Setenta e cinco anos depois da piloto de avião Amelia Earhart desaparecer, ainda há pessoas procurando por ela. Na verdade, mês passado uma equipe começou uma expedição de busca, mas saiu sem descobrir nada. Ou pelo menos era isso que eles achavam.

Quem é Amelia Earhart? Ela é uma figura pioneira: ela quebrou vários recordes na aviação, e foi a primeira mulher a voar sozinha sobre o oceano Atlântico. Mas em 1937, quando tentava mais uma proeza – um voo ao redor do mundo – ela desapareceu no oceano Pacífico. Ela foi declarada morta em 1939, mas nunca foi encontrada. Desde então, várias teorias tentam explicar o que aconteceu – e tentam encontrar os escombros.

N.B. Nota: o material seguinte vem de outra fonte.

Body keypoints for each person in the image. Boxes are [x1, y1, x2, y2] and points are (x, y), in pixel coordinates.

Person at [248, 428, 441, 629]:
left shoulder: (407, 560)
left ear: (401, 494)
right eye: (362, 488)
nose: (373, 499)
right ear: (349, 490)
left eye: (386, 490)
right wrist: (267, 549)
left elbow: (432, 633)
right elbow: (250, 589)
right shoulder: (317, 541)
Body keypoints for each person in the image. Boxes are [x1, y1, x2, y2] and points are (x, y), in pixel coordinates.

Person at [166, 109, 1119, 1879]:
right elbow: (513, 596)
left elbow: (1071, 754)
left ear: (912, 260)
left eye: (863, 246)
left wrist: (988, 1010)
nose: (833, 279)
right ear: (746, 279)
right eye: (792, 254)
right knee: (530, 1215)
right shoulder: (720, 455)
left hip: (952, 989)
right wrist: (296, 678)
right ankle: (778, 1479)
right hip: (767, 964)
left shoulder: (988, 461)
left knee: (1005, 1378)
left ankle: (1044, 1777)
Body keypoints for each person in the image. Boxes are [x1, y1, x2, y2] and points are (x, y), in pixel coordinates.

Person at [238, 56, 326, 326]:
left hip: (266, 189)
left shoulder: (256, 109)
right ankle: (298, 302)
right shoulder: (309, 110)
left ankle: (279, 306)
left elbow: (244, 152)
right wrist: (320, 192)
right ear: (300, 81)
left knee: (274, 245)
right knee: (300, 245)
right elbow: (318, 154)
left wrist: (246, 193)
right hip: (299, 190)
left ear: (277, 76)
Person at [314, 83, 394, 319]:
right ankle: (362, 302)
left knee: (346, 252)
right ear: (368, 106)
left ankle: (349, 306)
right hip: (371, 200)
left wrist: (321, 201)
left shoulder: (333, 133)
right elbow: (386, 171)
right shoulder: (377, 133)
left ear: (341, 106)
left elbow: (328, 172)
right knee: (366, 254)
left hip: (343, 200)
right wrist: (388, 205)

Em julho, o TIGHAR (Grupo Internacional de Recuperação Histórica da Aviação), equipe de busca por trás da expedição, teve que declarar seu fracasso em encontrar Amelia – a expedição custou US$2,2 milhões. Felizmente, a equipe continuou procurando.

O TIGHAR analisou as imagens subaquáticas que eles capturaram e as compararam com dados anteriores sobre Earhart, e acreditam ter encontrado o que tanto procuravam: estes podem ser os destroços do avião Lockheed Electra, que Amelia pilotava. Ric Gillespie, diretor executivo da TIGHAR, disse ao Los Angeles Times:

Nós temos objetos não-naturais em uma área com escombros… em um local onde antes acreditávamos estar os destroços do avião… Nós não queremos exagerar isto. Nós temos várias pistas… Parece que pode ser a coisa certa, mas precisamos realizar um trabalho maior, e no fim teremos que voltar para recuperá-lo.

Jeff Glickman, cientista forense da equipe, diz que a imagem acima mostra o que parece ser “a parte frontal, possivelmente a roda e possivelmente algumas partes da estrutura do avião” próximo à ilha Nikumaroro, no oceano Pacífico. É o local onde muitos acreditam que Amelia teria vivido seus últimos dias.

E talvez o mais interessante: Gillespie descreve outra investigação sobre um pote com creme contra sardas, usado como ferramenta de corte. Gillespie diz ao Discovery News:

Ele mostra sinais de ter sido usado como uma ferramenta de corte – então o pote parece, sim, ter associação ao náufrago que morreu lá… A pergunta, portanto, seria se o náufrago que usou o pote de creme feminino contra sardas, fabricado nos EUA, era alguém que não Amelia Earhart. Nós não sabemos quem pode ser.